IL CASO DI GENOVA CI RICHIAMA ALLA CARITÀ

23/03/2018

In questa Italia "cristiana" succedono cose difficili da inserire in contesti evangelici. L'ultima (per quanto ne so io) decisione del Comune di Genova di punire, con una multa di duecento euro, chi rovista nei cassonetti alla ricerca di qualcosa da mettere in pancia, non solo rasenta l'ignoranza e la cafoneria delle Giunte comunali, ma coinvolge tutti noi, perché indica in quali strapiombi è scesa la qualità di vita delle nostre comunità.
Bene ha fatto don Giacomo Martino, direttore dell'Ufficio Diocesano Migrantes, a polemizzare. Però dobbiamo, soprattutto noi preti, andare ben oltre. Se ogni domenica ci preoccupiamo di organizzare Messe ad ogni ora, dovremmo anche preoccuparci di far capire alla nostra gente che la liturgia vale se sa tradurre in atti concreti la nostra fede e la nostra carità.
Dopo ogni Messa "vera" che diciamo, ci dovrebbero essere meno poveri in giro. Non tocca solo alla Caritas o al sindaco far sì che una città non sia solo un ammasso di edifici, ma un luogo di convivenza, di condivisione e di benessere.

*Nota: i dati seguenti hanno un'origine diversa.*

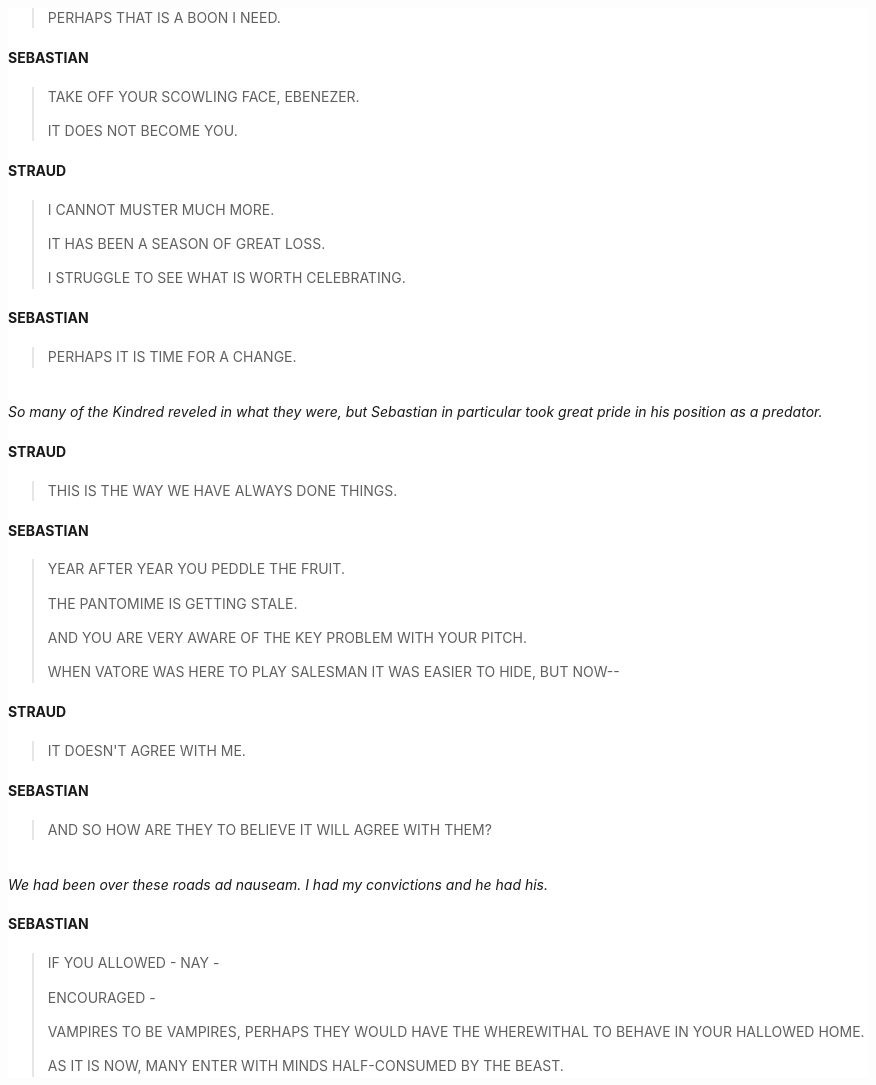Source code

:> PERHAPS THAT IS A BOON I NEED.

#### SEBASTIAN 

> TAKE OFF YOUR SCOWLING FACE, EBENEZER. 
> 
> IT DOES NOT BECOME YOU.

#### STRAUD 

> I CANNOT MUSTER MUCH MORE.
> 
> IT HAS BEEN A SEASON OF GREAT LOSS.
> 
> I STRUGGLE TO SEE WHAT IS WORTH CELEBRATING.

#### SEBASTIAN

> PERHAPS IT IS TIME FOR A CHANGE.

<br><i>So many of the Kindred reveled in what they were, but Sebastian in particular took great pride in his position as a predator.</i>

#### STRAUD 

> THIS IS THE WAY WE HAVE ALWAYS DONE THINGS.

#### SEBASTIAN 

> YEAR AFTER YEAR YOU PEDDLE THE FRUIT. 
> 
> THE PANTOMIME IS GETTING STALE.
> 
> AND YOU ARE VERY AWARE OF THE KEY PROBLEM WITH YOUR PITCH.
> 
> WHEN VATORE WAS HERE TO PLAY SALESMAN IT WAS EASIER TO HIDE, BUT NOW--

#### STRAUD 

> IT DOESN'T AGREE WITH ME.

#### SEBASTIAN 

> AND SO HOW ARE THEY TO BELIEVE IT WILL AGREE WITH THEM?

<br><i>We had been over these roads ad nauseam. I had my convictions and he had his.</i>

#### SEBASTIAN 

> IF YOU ALLOWED - NAY - 
> 
> ENCOURAGED -
> 
> VAMPIRES TO BE VAMPIRES, PERHAPS THEY WOULD HAVE THE WHEREWITHAL TO BEHAVE IN YOUR HALLOWED HOME.
> 
> AS IT IS NOW, MANY ENTER WITH MINDS HALF-CONSUMED BY THE BEAST.
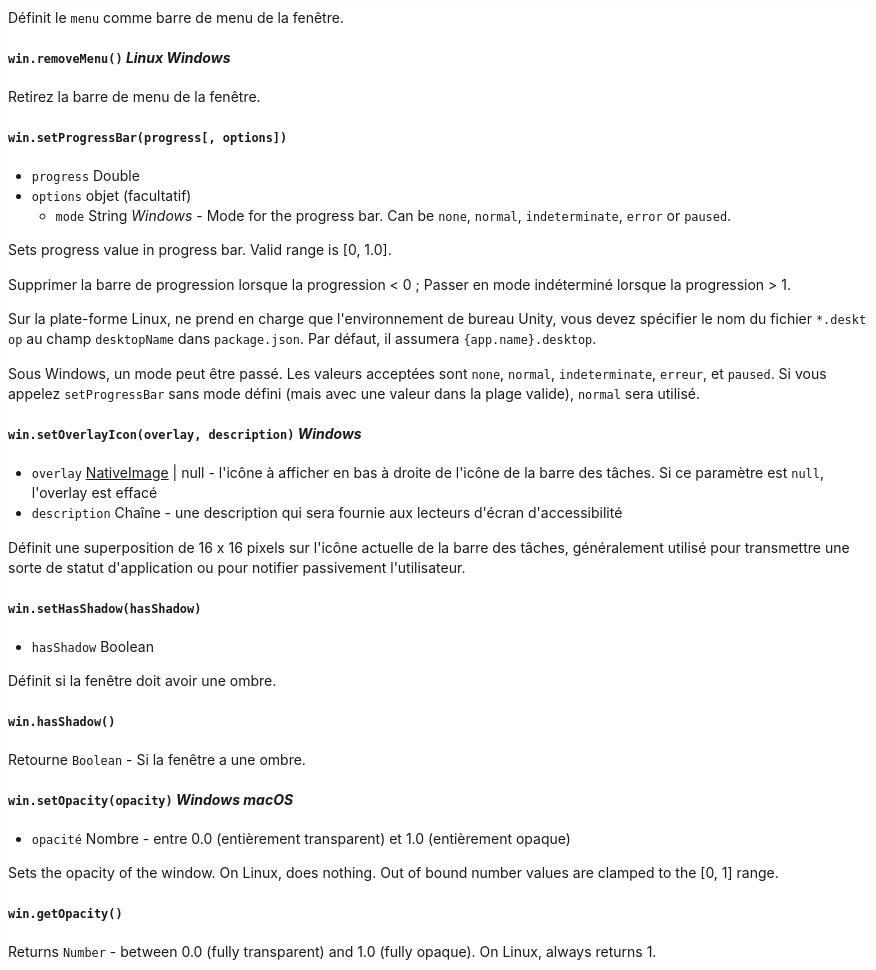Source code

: Définit le `menu` comme barre de menu de la fenêtre.

#### `win.removeMenu()` _Linux_ _Windows_

Retirez la barre de menu de la fenêtre.

#### `win.setProgressBar(progress[, options])`

* `progress` Double
* `options` objet (facultatif)
  * `mode` String _Windows_ - Mode for the progress bar. Can be `none`, `normal`, `indeterminate`, `error` or `paused`.

Sets progress value in progress bar. Valid range is [0, 1.0].

Supprimer la barre de progression lorsque la progression < 0 ; Passer en mode indéterminé lorsque la progression > 1.

Sur la plate-forme Linux, ne prend en charge que l'environnement de bureau Unity, vous devez spécifier le nom du fichier `*.desktop` au champ `desktopName` dans `package.json`. Par défaut, il assumera `{app.name}.desktop`.

Sous Windows, un mode peut être passé. Les valeurs acceptées sont `none`, `normal`, `indeterminate`, `erreur`, et `paused`. Si vous appelez `setProgressBar` sans mode défini (mais avec une valeur dans la plage valide), `normal` sera utilisé.

#### `win.setOverlayIcon(overlay, description)` _Windows_

* `overlay` [NativeImage](native-image.md) | null - l'icône à afficher en bas à droite de l'icône de la barre des tâches. Si ce paramètre est `null`, l'overlay est effacé
* `description` Chaîne - une description qui sera fournie aux lecteurs d'écran d'accessibilité

Définit une superposition de 16 x 16 pixels sur l'icône actuelle de la barre des tâches, généralement utilisé pour transmettre une sorte de statut d'application ou pour notifier passivement l'utilisateur.

#### `win.setHasShadow(hasShadow)`

* `hasShadow` Boolean

Définit si la fenêtre doit avoir une ombre.

#### `win.hasShadow()`

Retourne `Boolean` - Si la fenêtre a une ombre.

#### `win.setOpacity(opacity)` _Windows_ _macOS_

* `opacité` Nombre - entre 0.0 (entièrement transparent) et 1.0 (entièrement opaque)

Sets the opacity of the window. On Linux, does nothing. Out of bound number values are clamped to the [0, 1] range.

#### `win.getOpacity()`

Returns `Number` - between 0.0 (fully transparent) and 1.0 (fully opaque). On Linux, always returns 1.


[runtime-enabled-features]: https://cs.chromium.org/chromium/src/third_party/blink/renderer/platform/runtime_enabled_features.json5?l=70
[page-visibility-api]: https://developer.mozilla.org/en-US/docs/Web/API/Page_Visibility_API
[quick-look]: https://en.wikipedia.org/wiki/Quick_Look
[vibrancy-docs]: https://developer.apple.com/documentation/appkit/nsvisualeffectview?preferredLanguage=objc
[window-levels]: https://developer.apple.com/documentation/appkit/nswindow/level
[chrome-content-scripts]: https://developer.chrome.com/extensions/content_scripts#execution-environment
[event-emitter]: https://nodejs.org/api/events.html#events_class_eventemitter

E il Vangelo ci obbliga tutti. Alla vedova povera che gettava due monetine nel tesoro del tempio, Cristo disse: "In verità vi dico: questa vedova così povera ha gettato più di tutti. Tutti costoro, infatti, hanno gettato come offerta parte del loro superfluo. Ella, invece, nella sua miseria, ha gettato tutto quello che aveva per vivere". Come la mettiamo?
Quando leggiamo degli anni sabbatici, del ricco Epulone e del ricco incastrato dentro il buco dell'ago, cosa pensiamo? Per Cristo tutti dovremmo farci carico di fatti così penosi e incivili, perché tutti ne siamo responsabili.
Perciò bene ha fatto don Giacomo Martino, ma papa Francesco è già andato ben oltre e ha detto parole molto più pesanti, obbligando anche noi pastori a vivere in modo più essenziale, semplice ed evangelico.
Non aspettiamo che sia la politica ad arrivare dove la nostra fede e la nostra carità si sono accontentate solo di protestare. C'è ancora troppo squilibrio nel nostro modo di "credere". Perché i primi cristiani degli Atti degli Apostoli avevano già capito cose che noi ci accontentiamo solo di leggere e commentare?